文化の目的=完璧

 2ヵ月半前に書いた記事「ただのただ」に少し重なる話を最近見かけました。ある方のメールマガジンにあった話です。

 そのメールマガジンに、かつてオリンピックで金メダルを取った方の話が載っていました。その元オリンピック選手はどのような気持ちで闘いの舞台に立つのかと聞かれて、「準備がすべて。勝ち負けすら意識しない無心の境地になるくらいに準備できるかどうかが勝負」と答えたそうです。

 私は完璧ということについて時々考えるのですが、完璧を目指す上でよく聞くアドバイスが、"Practice makes perfect."(練習が完全をもたらす)です。繰り返し繰り返し考えながら練習をこなすことで何事も上達する、ということなのですが、どこまで練習すればいいかというと、考えなくてもできるようになるまでです。

 上のオリンピック選手に限らず、スポーツ選手は同じようなことを言っています。野球のダルビッシュ投手も、「考えながら練習をすることで上達するといいます」多分相撲の白鵬も同じようなことを言うでしょう。

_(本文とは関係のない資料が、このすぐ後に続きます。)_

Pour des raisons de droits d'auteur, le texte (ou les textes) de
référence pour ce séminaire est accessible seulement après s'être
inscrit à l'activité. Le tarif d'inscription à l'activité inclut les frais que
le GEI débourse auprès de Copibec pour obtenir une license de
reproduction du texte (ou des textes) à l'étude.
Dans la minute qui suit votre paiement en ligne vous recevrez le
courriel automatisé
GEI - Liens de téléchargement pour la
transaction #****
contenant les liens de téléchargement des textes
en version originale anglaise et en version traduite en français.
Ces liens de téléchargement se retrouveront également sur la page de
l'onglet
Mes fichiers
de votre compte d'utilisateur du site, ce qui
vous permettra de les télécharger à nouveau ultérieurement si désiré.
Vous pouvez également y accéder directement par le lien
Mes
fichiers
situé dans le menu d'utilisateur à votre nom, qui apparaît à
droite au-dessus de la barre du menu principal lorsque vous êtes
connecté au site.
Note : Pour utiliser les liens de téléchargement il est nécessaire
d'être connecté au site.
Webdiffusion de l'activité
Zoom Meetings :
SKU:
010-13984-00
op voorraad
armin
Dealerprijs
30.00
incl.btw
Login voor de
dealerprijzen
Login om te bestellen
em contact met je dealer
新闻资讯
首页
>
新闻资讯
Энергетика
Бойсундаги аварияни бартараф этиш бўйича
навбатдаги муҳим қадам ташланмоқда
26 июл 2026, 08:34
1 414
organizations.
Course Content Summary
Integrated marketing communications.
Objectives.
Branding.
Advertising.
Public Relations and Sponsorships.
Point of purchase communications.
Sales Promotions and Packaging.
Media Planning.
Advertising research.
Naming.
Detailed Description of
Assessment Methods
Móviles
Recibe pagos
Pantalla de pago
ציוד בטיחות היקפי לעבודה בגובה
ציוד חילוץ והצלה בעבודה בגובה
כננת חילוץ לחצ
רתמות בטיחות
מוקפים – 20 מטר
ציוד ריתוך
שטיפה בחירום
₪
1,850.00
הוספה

 今時間のあるときに英語の勉強をすることがあるのですが、同時通訳の神様といわれていた国広先生は精読して意味のわかる英文を何百回と音読して体に覚えこませてしまうのを勧めています。また、さまざまな仕事においても、本当に熟達したものは、体で覚えてルーチンになっているはずです。

 無心になるまで練習・訓練を重ねたならば、結局のところその人は多分物事において結果にこだわらなくなるのではないかと思うのですが、同時に恐怖心や不安からも解放されるという気がします。どうでしょうか?

 「ただのただ」にも書きましたが、その人は一つの記号になったのでしょう。

 「文化の目的は完璧である」と聞きます。文化とは、鉄くずが精巧な時計に生まれ変わること。綿花が美しい布に生まれ変わること。人間が精錬の過程を経て無心となり、一つの記号になることが、文化の目的のように最近感じるのです。